What the Bible says about our motives
A motive is the underlying reason for any action. Proverbs 16:2 says, “All a person’s ways seem pure to them, but motives are weighed by the LORD.” Because the human heart is very deceitful (Jeremiah 17:9), we can easily fool ourselves about our own motives. We can pretend that we are choosing certain actions for God or the benefit of others, when in reality we have selfish reasons. God is not fooled by our selfishness and is “a discerner of the thoughts and intents of the heart” (Hebrews 4:12).
Human beings can operate from a variety of motivations, often negative. Pride, anger, revenge, a sense of entitlement, or the desire for approval can all be catalysts for our actions. Any motivation that originates in our sinful flesh is not pleasing to God (Romans 8:8). God even evaluates the condition of our hearts when we give offerings to Him (2 Corinthians 9:7). Selfish motives can hinder our prayers. James 4:3 says, “When you ask, you do not receive, because you ask with wrong motives, that you may spend what you get on your pleasures.” Because our hearts are so deceitful, we should constantly evaluate our own motives and be willing to be honest with ourselves about why we are choosing a certain action.
We can even preach and minister from impure motives (Philippians 1:17), but God is not impressed (Proverbs 21:27). Jesus spoke to this issue in Matthew 6:1 when He said, “Be careful not to practice your righteousness in front of others to be seen by them. If you do, you will have no reward from your Father in heaven.” Those involved in ministry must stay alert to this tendency toward selfishness, because ministry begun for pure reasons can quickly devolve into selfish ambition if we do not guard our hearts (Proverbs 4:23).
So what is the right motivation? First Thessalonians 2:4 says, “Our purpose is to please God, not people. He alone examines the motives of our hearts” (NLT). God is interested in our motives even more than our actions. First Corinthians 4:5 says that, when Jesus comes again, “he will bring to light what is hidden in darkness and will expose the motives of the heart. At that time each will receive their praise from God.” God wants us to know that He sees what no one else sees. He knows why we do what we do and desires to reward those whose hearts are right toward Him. We can keep our motives pure by continually surrendering every part of our hearts to the control of the Holy Spirit.

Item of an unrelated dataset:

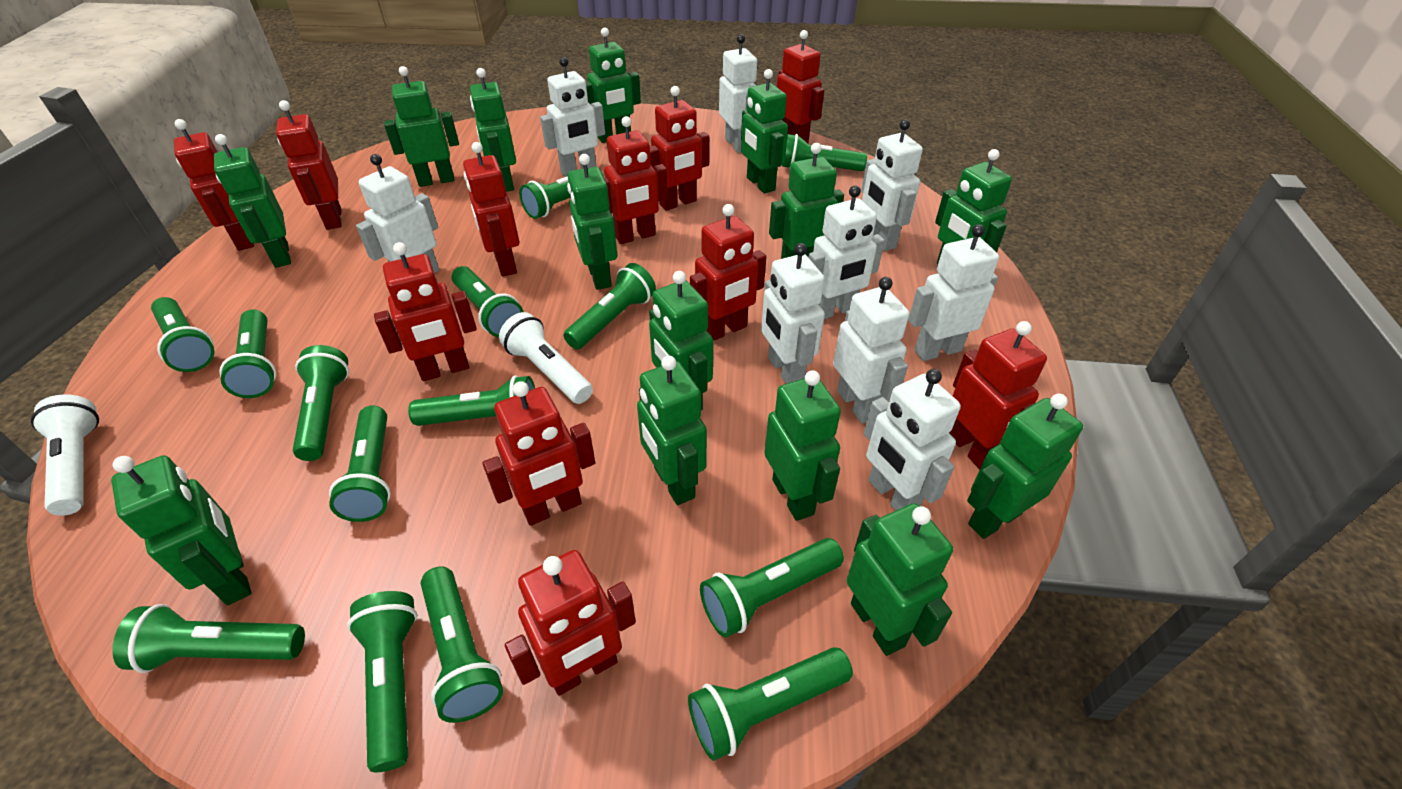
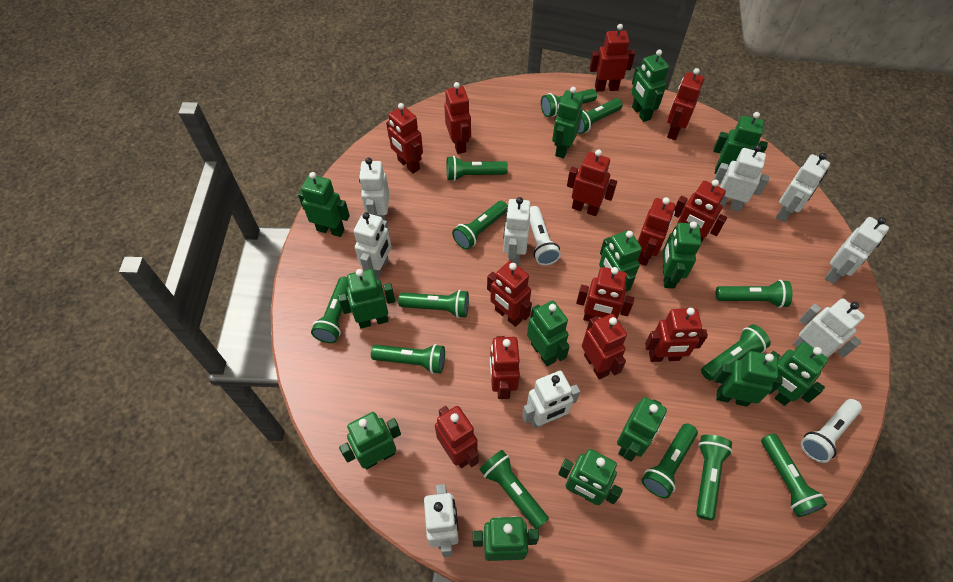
green flashlight: 14 -> 13
red robot: 11 -> 13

Here are some specific questions to help us evaluate our own motives:
1. If no one ever knows what I am doing (giving, serving, sacrificing), would I still do it?

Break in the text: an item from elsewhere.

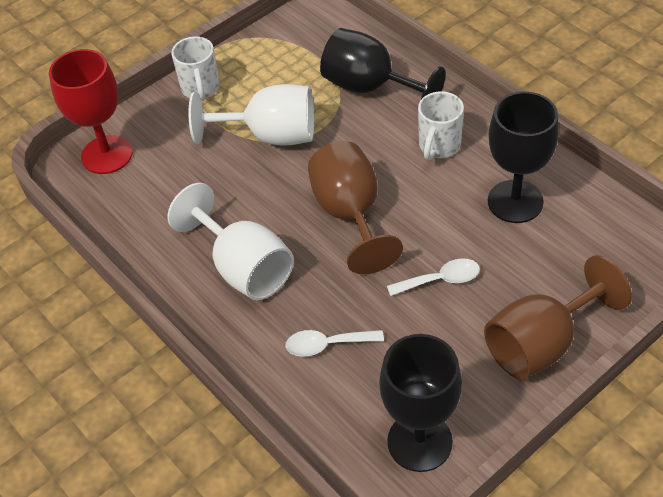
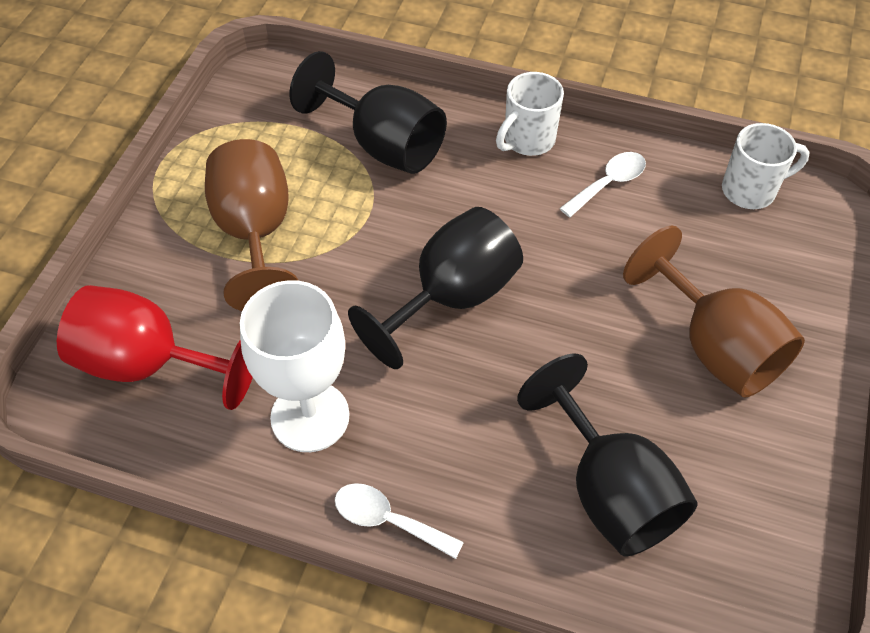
white goblet: 2 -> 1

2. If there was no visible payoff for doing this, would I still do it?
3. Would I joyfully take a lesser position if God asked me to?
4. Am I doing this for the praise of others or how it makes me feel?

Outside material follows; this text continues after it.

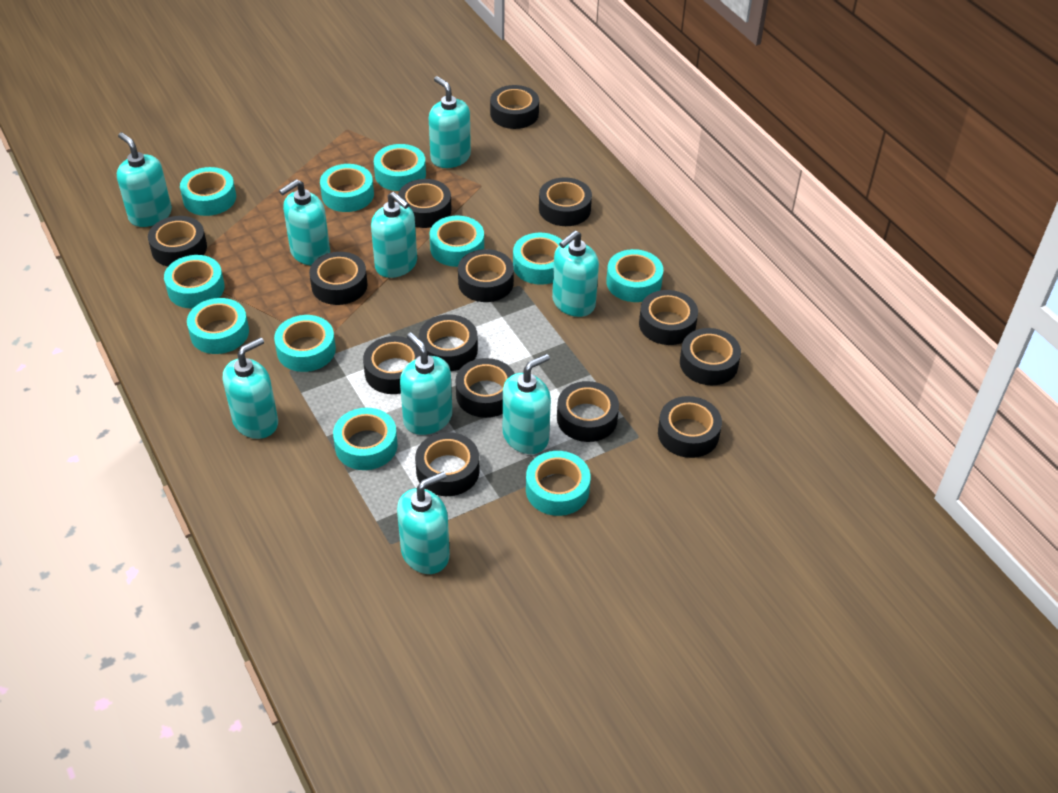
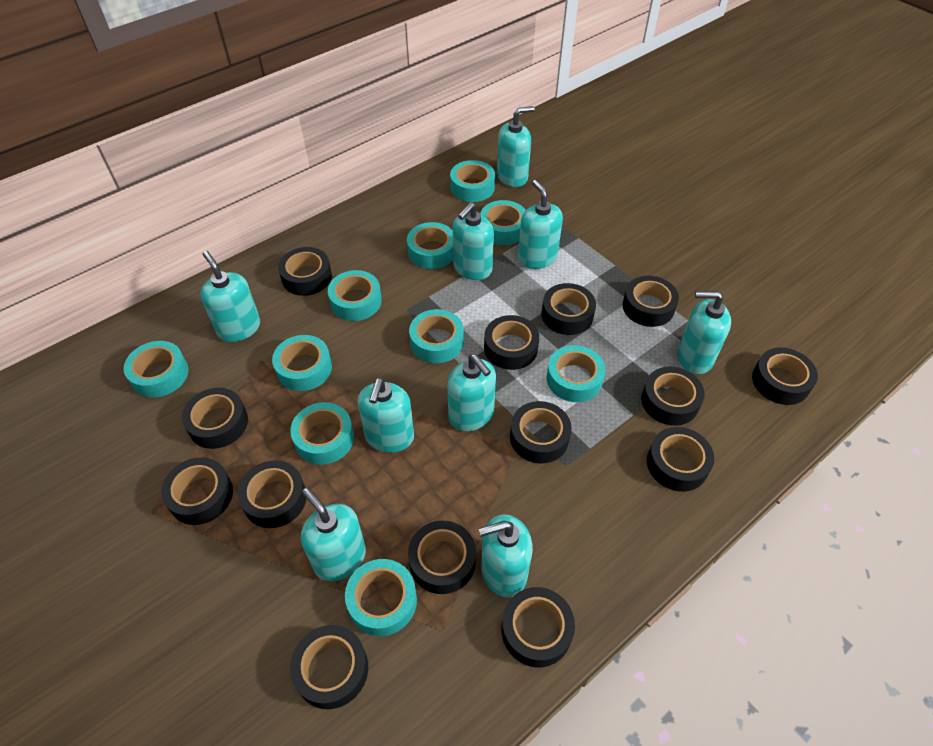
turquoise tape: 11 -> 10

5. If I had to suffer for continuing what God has called me to do, would I continue?
6. If others misunderstand or criticize my actions, will I stop?
7. If those whom I am serving never show gratitude or repay me in any way, will I still do it?
8. Do I judge my success or failure based upon my faithfulness to what God has asked me to do, or how I compare with others?
Personal satisfactions, such as taking a vacation or winning a competition, are not wrong in themselves. Motivation becomes an issue when we are not honest with ourselves about why we are doing things. When we give the outward appearance of obeying God but our hearts are hard, God knows. We are deceiving ourselves and others, too. The only way we can operate from pure motives is when we “walk in the Spirit” (Galatians 5:16, 25). When we allow Him to control every part of us, then our desire is to please Him and not ourselves. Our flesh constantly clamours to exalt itself, and only when we walk in the Spirit will we not gratify those desires of our flesh.